19. Exercise Solution: Penetration Testing

Exercise Solution: Penetration Testing

You’ve been tasked with generating a password dictionary for your attack. This is basically a hashed list of common passwords you can use to try to match up a password.

There are tools and scripts that can be written to automate this as you advance, however we’ll create the list manually so that you fundamentally understand how password cracking works. Let’s say the base keyword you choose is “password”. You’d create variations based on that because people tend to use common words and then add a few numbers or special characters. So, if you know your targets favorite color, or kids name, and other details like that this list can grow to include all kinds of combinations you might come up with, but here’s my example for the base word password.

Cleartext password list:
password
Password
password1
Password1
password123
Password123
Password123*
P@Ssword
P@$$word123

Also, if you know what the required length, casing, number, and special character rules are, you can create a more efficient list as an attacker.

Now that you have this list, it’s still not all you need. Remember that systems don't typically store passwords in clear text. Once you have your list of passwords you think might be right, you’ll need to hash them.

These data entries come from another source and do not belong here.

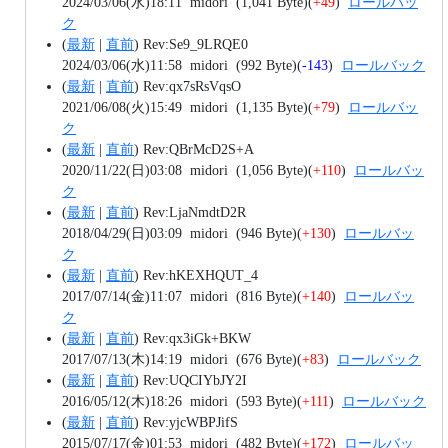
2024/03/06(水)18:11
midori
(1,041 Byte)
(
+49
)
ロールバッ
ク
(
最新
|
直前
)
Rev:Se9_9LRQE0
2024/03/06(水)11:58
midori
(992 Byte)
(
-143
)
ロールバック
(
最新
|
直前
)
Rev:qx7sRsVqsO
2021/06/08(火)15:49
midori
(1,135 Byte)
(
+79
)
ロールバッ
ク
(
最新
|
直前
)
Rev:QBrMcD2S+A
2020/11/22(日)03:08
midori
(1,056 Byte)
(
+110
)
ロールバッ
ク
(
最新
|
直前
)
Rev:LjaNmdtD2R
2018/04/29(日)03:09
midori
(946 Byte)
(
+130
)
ロールバッ
ク
(
最新
|
直前
)
Rev:hKEXHQUT_4
2017/07/14(金)11:07
midori
(816 Byte)
(
+140
)
ロールバッ
ク
(
最新
|
直前
)
Rev:qx3iGk+BKW
2017/07/13(木)14:19
midori
(676 Byte)
(
+83
)
ロールバック
(
最新
|
直前
)
Rev:UQCIYbJY2I
2016/05/12(木)18:26
midori
(593 Byte)
(
+111
)
ロールバック
(
最新
|
直前
)
Rev:yjcWBPJifS
2015/07/17(金)01:53
midori
(482 Byte)
(
+172
)
ロールバッ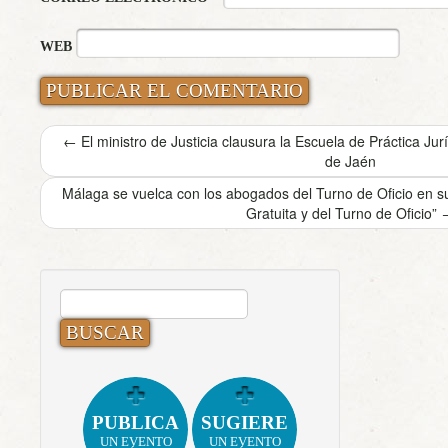
WEB
←
El ministro de Justicia clausura la Escuela de Práctica Ju
de Jaén
Málaga se vuelca con los abogados del Turno de Oficio en su 
Gratuita y del Turno de Oficio”
BUSCAR:
PUBLICA
SUGIERE
UN EVENTO
UN EVENTO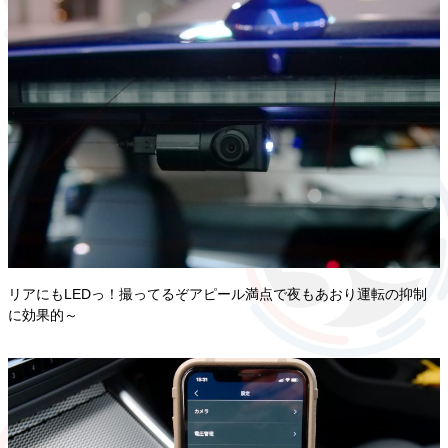
リアにもLEDっ！撮ってるぞアピール満点で夜もあおり運転の抑制
に効果的～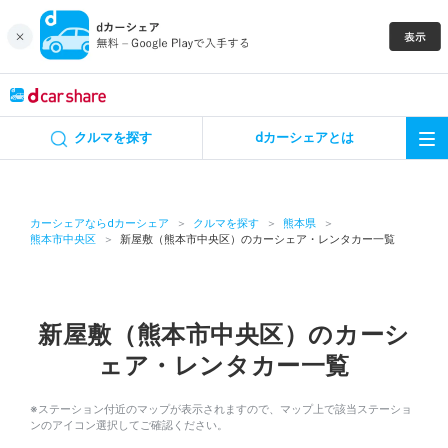
キャンペーン
クルマを探す
dカーシェアとは
カーシェア
レンタカー
カーシェアならdカーシェア
クルマを探す
熊本県
熊本市中央区
新屋敷（熊本市中央区）のカーシェア・レンタカー一覧
よくあるご質問・お問い合わせ
お知らせ
新屋敷（熊本市中央区）のカーシ
ェア・レンタカー一覧
特集
※ステーション付近のマップが表示されますので、マップ上で該当ステーショ
アプリの使い方
ンのアイコン選択してご確認ください。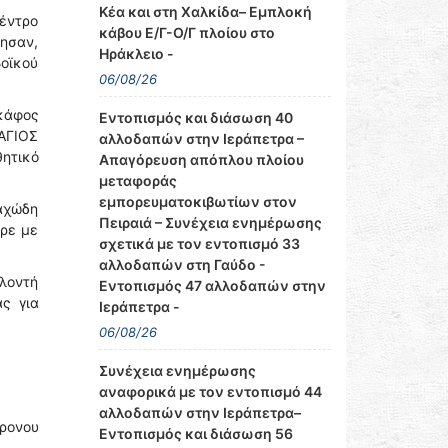
Κέα και στη Χαλκίδα– Εμπλοκή
έντρο
κάβου Ε/Γ-Ο/Γ πλοίου στο
βησαν,
Ηράκλειο -
βοϊκού
06/08/26
σκάφος
Εντοπισμός και διάσωση 40
“ΑΓΙΟΣ
αλλοδαπών στην Ιεράπετρα –
θητικό
Απαγόρευση απόπλου πλοίου
μεταφοράς
εμπορευματοκιβωτίων στον
ραχώδη
Πειραιά – Συνέχεια ενημέρωσης
ερε με
σχετικά με τον εντοπισμό 33
αλλοδαπών στη Γαύδο -
λοντή
Εντοπισμός 47 αλλοδαπών στην
ς για
Ιεράπετρα -
06/08/26
Συνέχεια ενημέρωσης
αναφορικά με τον εντοπισμό 44
αλλοδαπών στην Ιεράπετρα–
χρονου
Εντοπισμός και διάσωση 56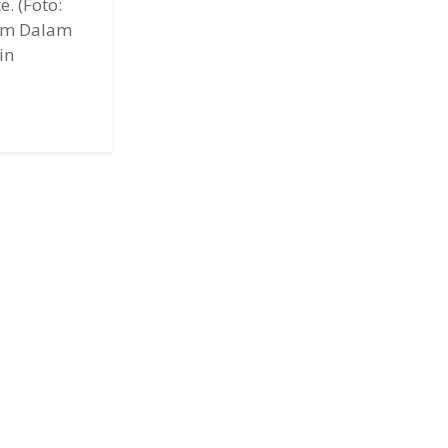
. (Foto:
om Dalam
in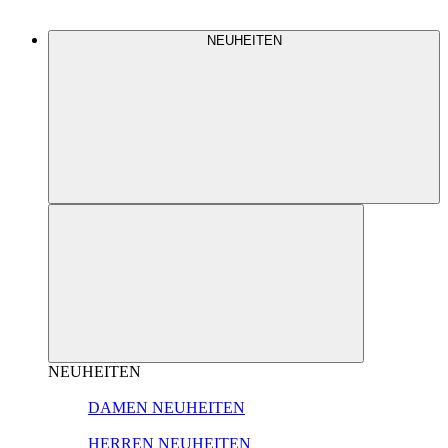
NEUHEITEN
NEUHEITEN
DAMEN NEUHEITEN
HERREN NEUHEITEN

Here’s example hash output using MD5 hashing.
5F4DCC3B5AA765D61D8327DEB882CF99
DC647EB65E6711E155375218212B3964
7C6A180B36896A0A8C02787EEAFB0E4C
2AC9CB7DC02B3C0083EB70898E549B63
482C811DA5D5B4BC6D497FFA98491E38
42F749ADE7F9E195BF475F37A44CAFCB
CBE10224496FB0BE0B7CA5178C932822
175526654E72D88C37F1A630F1A976E2
8B9674B89FE74D7F57A733AFB0F0D566
FD32F63A223767E782A003C7985AF225

That becomes your dictionary file for the attack. In practice you’ll want to automate this with a script, use a rule based attack, or leverage existing dictionary files and functions already existing within password cracking tools. For example, there are some default dictionaries included in HashCat.